# YOUR ASSIGNMENT
Edit the stretch from the start of the lines through the line containing "To ensure that" by replacing "Arduino" with "microcontroller board", and leave everything else unchanged.

[Data records]
+++

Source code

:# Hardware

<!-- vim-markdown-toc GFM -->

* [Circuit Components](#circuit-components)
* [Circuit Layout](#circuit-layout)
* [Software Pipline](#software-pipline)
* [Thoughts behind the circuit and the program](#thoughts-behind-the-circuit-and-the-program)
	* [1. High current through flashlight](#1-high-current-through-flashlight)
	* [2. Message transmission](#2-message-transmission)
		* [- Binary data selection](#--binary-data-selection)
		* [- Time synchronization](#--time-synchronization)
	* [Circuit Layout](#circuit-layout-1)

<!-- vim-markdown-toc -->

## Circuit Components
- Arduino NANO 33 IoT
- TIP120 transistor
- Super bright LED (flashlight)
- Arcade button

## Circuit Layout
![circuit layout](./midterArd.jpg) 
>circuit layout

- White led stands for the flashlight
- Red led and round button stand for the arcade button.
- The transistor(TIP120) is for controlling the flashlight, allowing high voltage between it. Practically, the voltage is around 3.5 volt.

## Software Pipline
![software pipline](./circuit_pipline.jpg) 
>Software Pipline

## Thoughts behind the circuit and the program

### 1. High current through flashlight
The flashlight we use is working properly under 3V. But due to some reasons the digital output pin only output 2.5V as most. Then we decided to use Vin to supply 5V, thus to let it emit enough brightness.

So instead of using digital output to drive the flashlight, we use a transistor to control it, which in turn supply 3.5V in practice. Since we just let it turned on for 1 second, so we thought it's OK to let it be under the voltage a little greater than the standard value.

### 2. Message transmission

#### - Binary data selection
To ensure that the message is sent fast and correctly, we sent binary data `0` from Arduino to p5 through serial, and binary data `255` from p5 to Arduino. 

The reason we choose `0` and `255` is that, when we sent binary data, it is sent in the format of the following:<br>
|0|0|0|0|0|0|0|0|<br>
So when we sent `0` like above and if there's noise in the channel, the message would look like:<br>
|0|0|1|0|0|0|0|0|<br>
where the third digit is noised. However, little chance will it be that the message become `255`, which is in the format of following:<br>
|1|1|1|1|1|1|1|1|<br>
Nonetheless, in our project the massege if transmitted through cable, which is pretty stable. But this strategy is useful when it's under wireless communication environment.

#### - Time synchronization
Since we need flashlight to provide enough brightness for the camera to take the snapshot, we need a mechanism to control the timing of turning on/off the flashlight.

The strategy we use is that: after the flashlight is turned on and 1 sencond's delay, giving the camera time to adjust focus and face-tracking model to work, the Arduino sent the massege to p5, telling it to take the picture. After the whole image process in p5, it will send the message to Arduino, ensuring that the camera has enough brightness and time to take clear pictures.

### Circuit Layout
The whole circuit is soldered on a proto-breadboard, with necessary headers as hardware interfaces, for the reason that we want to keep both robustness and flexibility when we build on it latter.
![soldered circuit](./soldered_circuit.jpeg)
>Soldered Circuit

+++

# RESPONSE FOR THIS EXERCISE
Source code

:# Hardware

<!-- vim-markdown-toc GFM -->

* [Circuit Components](#circuit-components)
* [Circuit Layout](#circuit-layout)
* [Software Pipline](#software-pipline)
* [Thoughts behind the circuit and the program](#thoughts-behind-the-circuit-and-the-program)
	* [1. High current through flashlight](#1-high-current-through-flashlight)
	* [2. Message transmission](#2-message-transmission)
		* [- Binary data selection](#--binary-data-selection)
		* [- Time synchronization](#--time-synchronization)
	* [Circuit Layout](#circuit-layout-1)

<!-- vim-markdown-toc -->

## Circuit Components
- microcontroller board NANO 33 IoT
- TIP120 transistor
- Super bright LED (flashlight)
- Arcade button

## Circuit Layout
![circuit layout](./midterArd.jpg) 
>circuit layout

- White led stands for the flashlight
- Red led and round button stand for the arcade button.
- The transistor(TIP120) is for controlling the flashlight, allowing high voltage between it. Practically, the voltage is around 3.5 volt.

## Software Pipline
![software pipline](./circuit_pipline.jpg) 
>Software Pipline

## Thoughts behind the circuit and the program

### 1. High current through flashlight
The flashlight we use is working properly under 3V. But due to some reasons the digital output pin only output 2.5V as most. Then we decided to use Vin to supply 5V, thus to let it emit enough brightness.

So instead of using digital output to drive the flashlight, we use a transistor to control it, which in turn supply 3.5V in practice. Since we just let it turned on for 1 second, so we thought it's OK to let it be under the voltage a little greater than the standard value.

### 2. Message transmission

#### - Binary data selection
To ensure that the message is sent fast and correctly, we sent binary data `0` from microcontroller board to p5 through serial, and binary data `255` from p5 to microcontroller board. 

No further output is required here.